Enquanto alguns especialistas entendem que diálogos só poderiam ser divulgados com autorização do STF, outros não veem ilegalidade na ação
A divulgação da conversa telefônica entre a presidente Dilma e o ex-presidente Luiz Inácio Lula da Silva gerou um debate nos meios jurídicos sobre a legalidade da ação do juiz Sergio Moro. Como a presidente Dilma desfruta de foro privilegiado, há dúvidas se o juiz poderia ter tornado público o diálogo. Para o criminalista Eduardo Ferrão, um dos mais requisitados advogados de Brasília, não pairam dúvidas sobre a legalidade do escuta telefônica e da divulgação da conversa. De acordo com Ferrão, só haveria óbice caso não houvesse autorização judicial:
— Se a interceptação foi autorizada pela Justiça, e se depois houve a queda do sigilo dessa interceptação, não há problema algum. Seja qual for o interlocutor do alvo da escuta telefônica, ele pode ter o nome divulgado. Desde, claro, que tudo tenha amparo judicial. O grampo precisa ser legal — disse Ferrão.
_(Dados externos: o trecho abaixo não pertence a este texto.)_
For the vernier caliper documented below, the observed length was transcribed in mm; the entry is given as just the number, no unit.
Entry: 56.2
Esse é o mesmo entendimento do doutor em direito penal e professor universitário André Callegari. O advogado, que tem entre seus clientes investigados na Lava-Jato, considera que não há delito em divulgar a interceptação telefônica quando o alvo original não tem prerrogativa de foro.
— Se o juiz permitiu, sem problema. Mesmo que a Dilma tenha sido interceptada junto. Foi acidental, me parece — pondera o especialista.
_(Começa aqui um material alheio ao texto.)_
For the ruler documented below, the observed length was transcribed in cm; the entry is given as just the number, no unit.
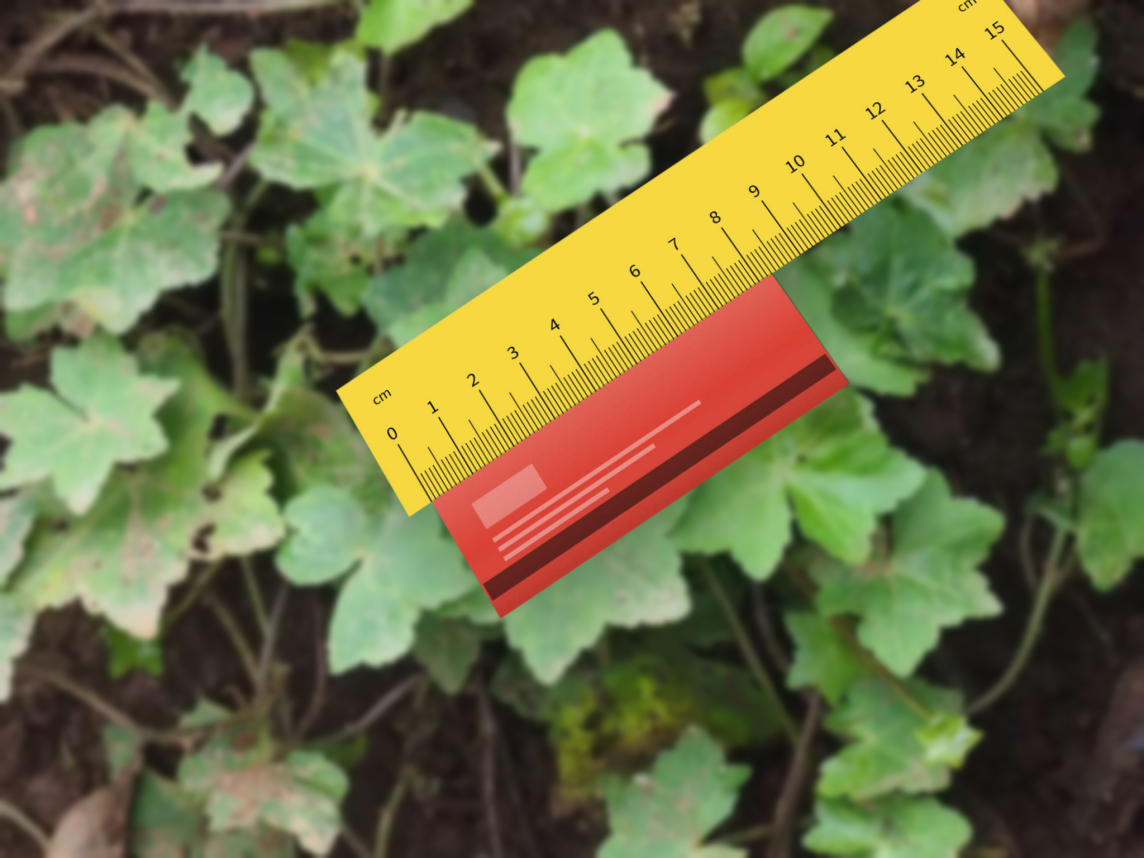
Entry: 8.3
Consultado por Zero Hora, um ex-ministro do Superior Tribunal de Justiça que preferiu não se identificar compartilha da visão dos advogados.
— Quando você quebra o sigilo de alguém, é porque o sujeito é suspeito de algum crime. Então todo mundo que se comunica com essa pessoa tem os registros captados. Pode ser o Papa, que não há problemas em divulgar essa conversa — atesta o magistrado.
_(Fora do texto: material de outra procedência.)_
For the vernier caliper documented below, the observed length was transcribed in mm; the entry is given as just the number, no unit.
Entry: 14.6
Não há unanimidade, contudo, nessa opinião. O constitucionalista Aury Lopes Junior, também professor de Direito, considera que “de maneira alguma poderia ter ocorrido o vazamento dos áudios envolvendo a presidente”. Ele acredita que a prerrogativa de foro dá a ela direito de ter seus diálogos apenas analisados pelo Supremo Tribunal Federal (STF).
— O correto, à luz das regras básicas da conexão e da continência, é reunir tudo no STF. Havendo concurso de pessoas e tendo uma delas prerrogativa de função, a reunião dos processos para julgamento simultâneo se dá no foro privilegiado (no caso, no STF).
— A Dilma possui foro especial, privilegiado. Mesmo que captada acidentalmente numa conversa com pessoa sem foro especial, que é o caso de Lula, a conversa deveria ter sido remetida ao Supremo Tribunal Federal (STF). Os ministros do Supremo decidiriam, então, se é o caso de liberar o diálogo para a imprensa ou não — complementa o professor de Direito Penal e Constitucional Alexandre Wünderlich.
Outro foco de discussão é se a presidente Dilma tentou obstruir a Justiça ao mandar a Lula um termo de posse, para usar “em caso de necessidade”. Eduardo Ferrão afirma que a interpretação é muito elástica e que haverá uma “guerra jurídica” em torno da motivação do ato da presidente. Já o ex-ministro do STJ consultado por Zero Hora é peremptório ao afirmar que “não houve tentativa de obstrução”. André Callegari diz que — em tese — pode ter havido tentativa de obstaculizar a ação da Justiça.
— A lei de investigação de organização criminosa prevê punição para quem, de qualquer forma, embarace a investigação. Isso é a teoria, o STF é que vai decidir se houve ou não obstrução — analisa Callegari.